> **Source material**
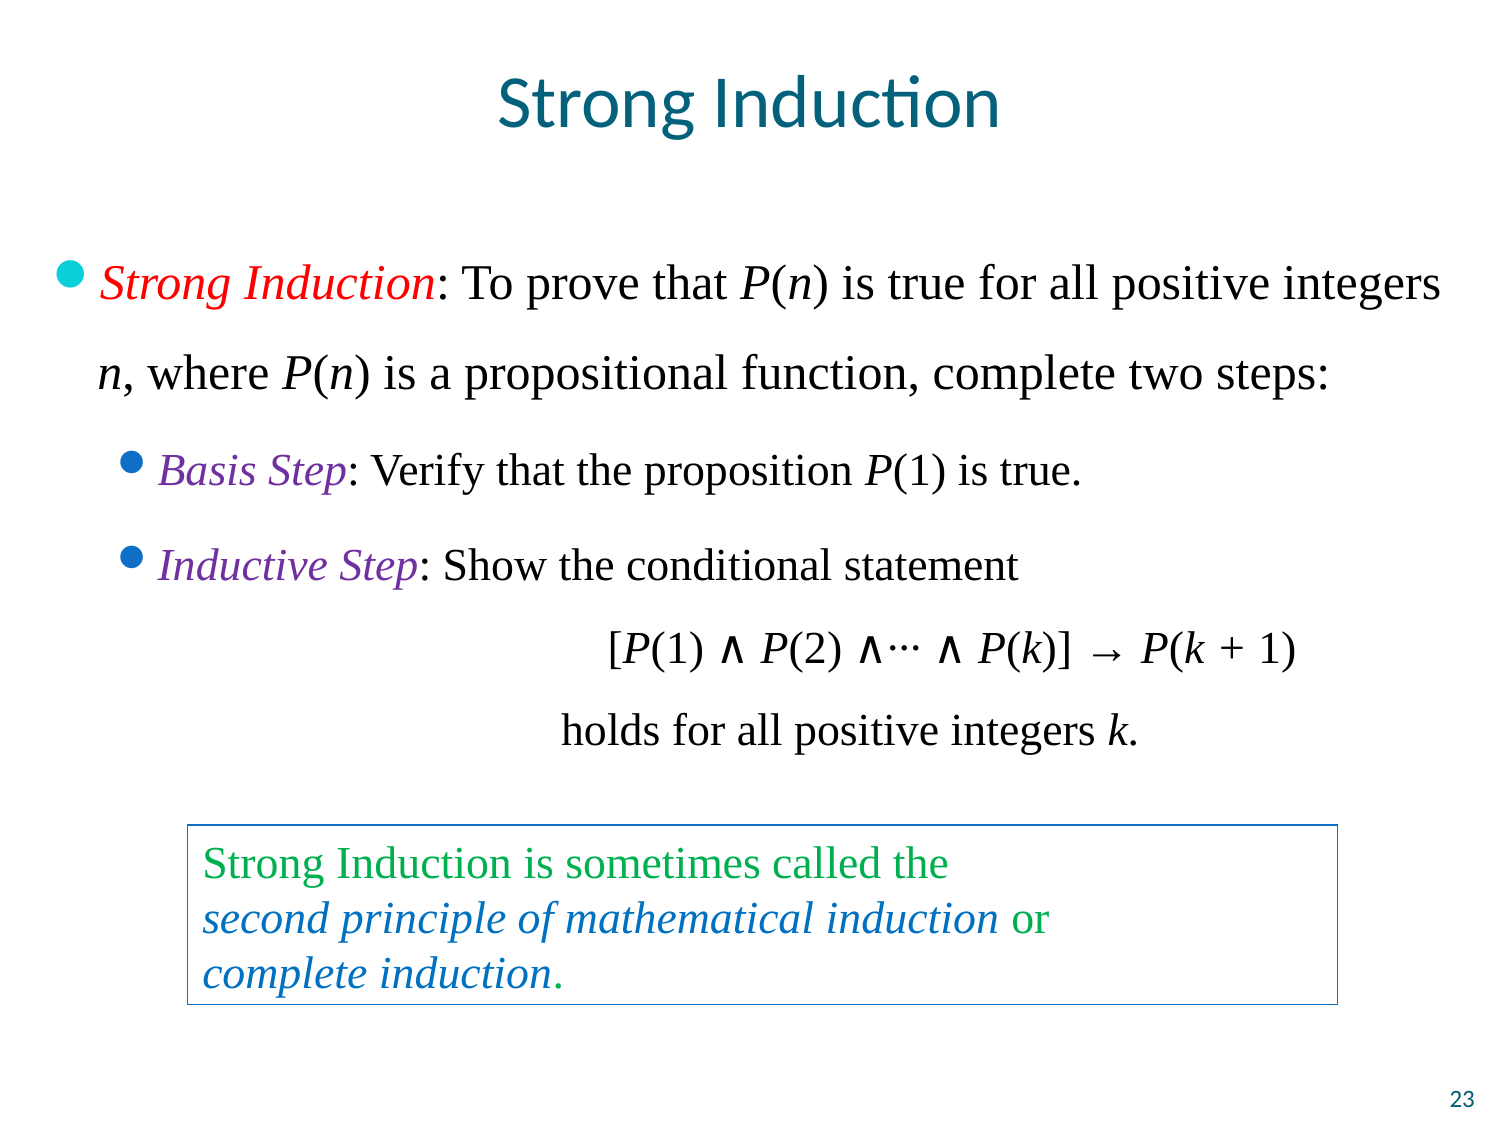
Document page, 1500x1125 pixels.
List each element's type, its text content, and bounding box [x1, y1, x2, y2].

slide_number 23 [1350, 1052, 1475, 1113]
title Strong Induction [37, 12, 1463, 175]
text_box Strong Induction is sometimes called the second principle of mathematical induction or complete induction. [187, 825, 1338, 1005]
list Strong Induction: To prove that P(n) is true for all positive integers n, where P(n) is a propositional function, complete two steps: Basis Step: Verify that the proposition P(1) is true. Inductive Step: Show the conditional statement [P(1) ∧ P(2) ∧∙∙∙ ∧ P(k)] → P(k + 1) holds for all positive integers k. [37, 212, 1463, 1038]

> **Instruction**
An exact copy of the lines from the one containing "List each element's" through the last line of the material, both included, is to be printed, and nothing else.

> **Result of this task**
List each element's type, its text content, and bounding box [x1, y1, x2, y2].

slide_number 23 [1350, 1052, 1475, 1113]
title Strong Induction [37, 12, 1463, 175]
text_box Strong Induction is sometimes called the second principle of mathematical induction or complete induction. [187, 825, 1338, 1005]
list Strong Induction: To prove that P(n) is true for all positive integers n, where P(n) is a propositional function, complete two steps: Basis Step: Verify that the proposition P(1) is true. Inductive Step: Show the conditional statement [P(1) ∧ P(2) ∧∙∙∙ ∧ P(k)] → P(k + 1) holds for all positive integers k. [37, 212, 1463, 1038]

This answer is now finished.